Between 1971 to 1976 entirety of CA 90 (constructed and planned) was renamed to Richard M. Nixon Freeway. The CA 90 freeway corridors reverted to their previous names after the resignation of Richard Nixon as President of the United States during the Watergate Scandal. CA 90 is shown following a completed expressway grade west of Centinela Avenue to CA 1 at Pacific Coast Highway on the 1975 Caltrans Map. The 1975 Caltrans Map displays the Slauson Freeway corridor of CA 90 as having a determined routing east to La Brea Avenue and undetermined to CA 39 in La Habra.
The 1981 Caltrans Map displays the adopted CA 90 freeway corridor east of Interstate 405 to La Brea Avenue as reverting to a undetermined routing. It is unclear when the California Highway Commission or California Transportation Commission dropped the adopted freeway routing of CA 90 between Interstate 405 and La Brea Avenue.
2002 Assembly Bill, Chapter 27 on April 23rd, 2002, permitted the relinquishment of CA 90 in city of Yorba Linda. The following stipulations for the relinquishment of CA 90 in Yorba Linda were listed as follows:
A. CA 90 ceases to be a State Highway.
B. May not considered for future adoption as a State Highway.
C. The City of Yorba Linda is required to ensure the continuity of traffic flow on the relinquished portion of Route 90 including traffic signal progressions) and must maintain signs directing motorists to the continuation of Route 90.
2003 Assembly Bill, Chapter 525 changed the legislative definition of CA 90 to reflect the relinquishment of CA 90 in Yorba Linda. The locally maintained segment of CA 90 on what was Yorba Linda Freeway was renamed to Richard Nixon Parkway. The new definition of CA 90 reflecting the relinquishment of the highway in Yorba Linda appears on the 2005 Caltrans Map.
Between 2005 and 2007 the Marina Freeway segment of CA 90 was extended west of Culver Boulevard which included a new interchange.
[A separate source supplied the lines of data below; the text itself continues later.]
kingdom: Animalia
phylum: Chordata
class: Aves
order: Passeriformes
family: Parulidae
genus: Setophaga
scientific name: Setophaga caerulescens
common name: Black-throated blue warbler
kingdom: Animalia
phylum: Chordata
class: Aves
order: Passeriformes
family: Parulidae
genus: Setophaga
The March 2006 Daily Breeze featured a plan by the Los Angeles County Public Works department to extend the Marina Freeway west of CA 1/Lincoln Boulevard to Admiralty Way as a non-State Highway facility. Construction is stated to have an anticipated target start date during 2011 but nothing ultimately materialized with the planned project.
The eastern segment of CA 90 between CA 39 in La Habra to CA 91 is shown currently State Maintained from Postmiles ORA 0.5-8.14 and ORA 11.49-12.82 factoring the relinquishment in Yorba Linda.
Part 2; a drive on the Marina Freeway segment of California State Route 90
From CA 1/Lincoln Boulevard southbound near Marina del Rey traffic can access CA 90 towards the Marina Freeway.
CA 90 eastbound follows the Marina Expressway to Culver Boulevard where the Marina Freeway begins. CA 90 accesses Culver Boulevard via an unnumbered Exit.
Upon joining the Marina Freeway CA 90 eastbound accesses Centinela Avenue at Exit 1
CA 90 eastbound on the Marina Freeway intersects Interstate 405/San Diego Freeway at Exit 2.
East of Interstate 405 the Marina Freeway and western segment of CA 90 terminates Postmile LA T3.278 at Slauson Avenue in Culver City.